→ VORLIEGENDER TEXT
##############################

Eine laufende Nase, ein Kratzen im Hals. Vielleicht ist es eine Herbst-Erkältung, eine leichte Grippe – oder eben Covid. Aber der Gang ins nächste Testzentrum ist für viele in der Schweiz nicht mehr das Dringendste. Wurden an Spitzentagen während der Pandemie täglich über 100'000 Tests durchgeführt, sind es heute ungefähr 10'000.
Deswegen werden viele Infektionen nicht erfasst. Zwei Hinweise sprechen für eine hohe Dunkelziffer: Die Positivitätsrate, die zeigt, wie viele der Tests positiv ausfallen. Aktuell liegt sie bei über 40 Prozent. Schon bei über fünf Prozent geht die Wissenschaft davon aus, dass nicht mehr alle Infektionen erfasst werden.
Virus-Konzentration im Abwasser steigt
Der zweite Hinweis auf eine hohe Dunkelziffer sind die Abwassermessungen, die seit Januar 2022 in 110 Kläranlagen der ganzen Schweiz regelmässig durchgeführt werden. Gemäss einer Auswertung von SRF Data steigt seit Ende August die Konzentration wieder an. In 91 Kläranlagen wurde das Virus festgestellt, bei einem Viertel der Messstationen ist die Virenlast stark steigend.

##############################

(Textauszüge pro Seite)
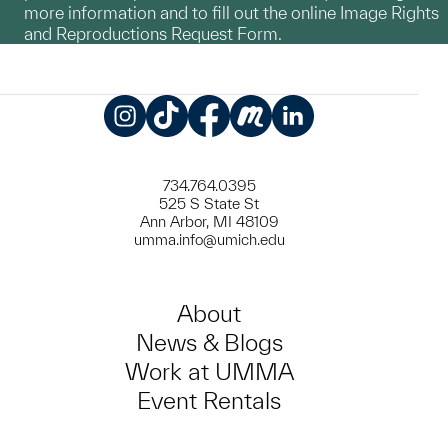
more information and to fill out the online Image Rights
and Reproductions Request Form.
Instagram
TikTok
Facebook
Meetup
LinkedIn
734.764.0395
525 S State St
Ann Arbor, MI 48109
umma.info@umich.edu
About
News & Blogs
Work at UMMA
Event Rentals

##############################

→ AUFTRAG
Schreiben Sie bitte den Text über die hohe Covid-Dunkelziffer in der Schweiz weiter, direkt im Anschluss an seinen letzten Satz.

→ ERGEBNIS
Das sind Belege, dass sich längst nicht mehr alle testen lassen, die Covid-Symptome zeigen. «Ich gehe davon aus, dass die Dunkelziffer momentan sehr hoch ist», bestätigt die ETH-Wissenschaftlerin und ehemalige Covid-Taskforce-Chefin Tanja Stadler: Im Herbst/Winter 2020 lag sie bei knapp drei. Aktuell werde deutlich weniger getestet, womit eine Dunkelziffer von vier bis sechs plausibel sei. Bei 5000 positiven Tests wären dies 20'000 bis 30'000 Infektionen am Tag.
Bei einer aktuellen Dunkelziffer von 4 bis 6 oder möglicherweise gar 7 sind wir sehr ungenau.
Dunkelziffer mit Folgen für Infektionsgeschehen
Stadler relativiert mögliche Probleme für das Pandemie-Management durch die hohe Dunkelziffer: Änderungen in den Trends könnten dank der bestätigten Fälle unter Berücksichtigung der Dunkelziffer, der Hospitalisierungen und der Abwasserwerte relativ gut festgestellt werden. Die absolute Zahl der Infektionen sei allerdings nur grob abschätzbar: «Bei einer aktuellen Dunkelziffer von vier bis sechs oder möglicherweise gar sieben sind wir sehr ungenau.»
Ein Blindflug mit gar keinen Daten ist es nicht. Wir wissen über die Veränderungen, dass eine Herbstwelle kommt.
Die hohe Dunkelziffer habe auch Auswirkungen auf das Infektionsgeschehen selber: «Indem viele Leute nicht mehr wissen, dass sie infiziert sind, ungeschützt an Veranstaltungen gehen und potenziell viele Menschen infizieren.»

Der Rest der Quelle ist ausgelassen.